Mountain View's RV Row Stirs Debate Over Housing, Homeless

A line of RVs along a Mountain View street has become an issue for some residents and city leaders, and now the city is scrambling for a solution.

The RVs parked along a street where parking restrictions are lenient serve as long-term or even permanent residences for families who have been priced out of the expensive Bay Area housing market.

Now the city is asking the RV residents to fill out a survey about who they are and what they need.

"Just because you live in an RV doesn't mean you're poor," Justin Harper said. "It just means you don't want to pay that much."

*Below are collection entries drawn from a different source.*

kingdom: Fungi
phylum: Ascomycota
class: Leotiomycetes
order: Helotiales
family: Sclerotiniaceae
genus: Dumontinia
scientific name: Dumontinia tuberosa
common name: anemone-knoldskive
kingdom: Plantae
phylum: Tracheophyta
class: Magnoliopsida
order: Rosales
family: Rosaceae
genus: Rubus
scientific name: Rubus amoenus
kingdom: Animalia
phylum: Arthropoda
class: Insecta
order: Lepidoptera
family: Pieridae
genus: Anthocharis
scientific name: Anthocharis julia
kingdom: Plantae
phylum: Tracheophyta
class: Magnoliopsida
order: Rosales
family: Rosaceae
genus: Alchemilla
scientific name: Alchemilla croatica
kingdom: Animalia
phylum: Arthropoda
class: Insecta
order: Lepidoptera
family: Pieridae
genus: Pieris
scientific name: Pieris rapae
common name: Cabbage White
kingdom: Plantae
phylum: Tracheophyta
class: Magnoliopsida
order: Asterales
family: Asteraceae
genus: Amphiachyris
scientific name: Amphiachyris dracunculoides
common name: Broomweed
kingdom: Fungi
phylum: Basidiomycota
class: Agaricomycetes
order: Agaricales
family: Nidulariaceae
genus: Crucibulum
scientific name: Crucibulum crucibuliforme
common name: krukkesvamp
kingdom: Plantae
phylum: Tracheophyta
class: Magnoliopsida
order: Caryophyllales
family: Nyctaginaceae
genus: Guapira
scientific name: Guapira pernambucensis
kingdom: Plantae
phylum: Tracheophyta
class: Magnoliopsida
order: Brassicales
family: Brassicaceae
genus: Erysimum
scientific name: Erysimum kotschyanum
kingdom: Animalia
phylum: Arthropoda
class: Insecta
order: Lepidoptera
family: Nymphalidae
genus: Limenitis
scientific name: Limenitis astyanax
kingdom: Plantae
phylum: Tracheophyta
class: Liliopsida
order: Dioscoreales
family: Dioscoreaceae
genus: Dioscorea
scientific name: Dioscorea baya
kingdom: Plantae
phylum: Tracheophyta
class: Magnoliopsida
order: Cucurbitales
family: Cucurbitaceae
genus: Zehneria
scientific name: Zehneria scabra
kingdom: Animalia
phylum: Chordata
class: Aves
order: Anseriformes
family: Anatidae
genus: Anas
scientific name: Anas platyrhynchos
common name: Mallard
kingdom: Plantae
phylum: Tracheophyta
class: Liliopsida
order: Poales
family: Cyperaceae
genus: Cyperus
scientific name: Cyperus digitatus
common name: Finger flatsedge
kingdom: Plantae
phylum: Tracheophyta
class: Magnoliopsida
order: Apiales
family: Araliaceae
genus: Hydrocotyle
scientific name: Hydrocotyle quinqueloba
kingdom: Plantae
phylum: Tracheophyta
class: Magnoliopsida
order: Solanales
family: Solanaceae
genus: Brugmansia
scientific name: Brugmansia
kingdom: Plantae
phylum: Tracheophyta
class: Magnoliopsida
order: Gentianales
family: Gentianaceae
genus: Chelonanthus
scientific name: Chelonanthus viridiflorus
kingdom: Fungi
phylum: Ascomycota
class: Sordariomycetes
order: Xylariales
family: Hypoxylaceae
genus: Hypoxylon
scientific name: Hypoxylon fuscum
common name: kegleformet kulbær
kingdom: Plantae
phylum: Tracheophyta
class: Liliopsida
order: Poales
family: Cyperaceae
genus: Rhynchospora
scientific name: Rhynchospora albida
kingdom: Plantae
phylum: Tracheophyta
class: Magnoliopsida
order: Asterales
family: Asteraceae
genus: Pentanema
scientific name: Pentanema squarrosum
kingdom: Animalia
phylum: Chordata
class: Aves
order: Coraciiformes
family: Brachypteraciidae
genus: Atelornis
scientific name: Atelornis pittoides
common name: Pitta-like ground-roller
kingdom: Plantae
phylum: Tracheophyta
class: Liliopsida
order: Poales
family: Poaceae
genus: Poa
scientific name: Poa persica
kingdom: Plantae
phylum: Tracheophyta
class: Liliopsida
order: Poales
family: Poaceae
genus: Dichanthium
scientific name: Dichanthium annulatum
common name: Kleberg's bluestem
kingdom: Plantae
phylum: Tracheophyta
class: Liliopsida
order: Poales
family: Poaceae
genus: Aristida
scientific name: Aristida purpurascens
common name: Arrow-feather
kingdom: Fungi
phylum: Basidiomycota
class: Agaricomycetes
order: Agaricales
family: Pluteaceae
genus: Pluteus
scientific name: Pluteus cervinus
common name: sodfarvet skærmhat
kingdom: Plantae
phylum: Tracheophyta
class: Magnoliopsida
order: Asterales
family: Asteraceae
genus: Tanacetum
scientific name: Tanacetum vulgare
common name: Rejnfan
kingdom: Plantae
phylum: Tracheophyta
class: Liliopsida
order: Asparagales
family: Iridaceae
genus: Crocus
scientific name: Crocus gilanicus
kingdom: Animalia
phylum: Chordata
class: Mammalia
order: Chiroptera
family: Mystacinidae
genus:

The RVs are parked on a side street next to the Caltrain tracks. There are at least 40 of them occupied mostly by families but also some single tech workers.

Most of them can't afford the high rents in the South Bay and on the Peninsula.

RV resident Oscar Miguel said the rent skyrocketed at his family's home so he bought an RV as emergency housing.

"Before, I rented an apartment, but it's too expensive," Miguel said.

Mountain View Mayor Pat Showalter said people living in vehicles is a problem that needs to be addressed, and the city is uncertain exactly how to do so. It is starting by taking the survey to see how it can help.

"We have more homeless, and some of those homeless are living in RVs, so we hear about this from all sorts of angles," Showalter said. "We had a survey done of people that live in vehicles. Who are these people, and what do they need?"

Resident James Boyd lives across the street from RV Row.

"I think most of these people work every day," he said. "They just don't make enough money to survive."

The survey had been on the city website for several weeks, and the link was removed Monday. City staff will take the more than 1,000 responses they received and present the findings to the City Council at its Oct. 4 meeting.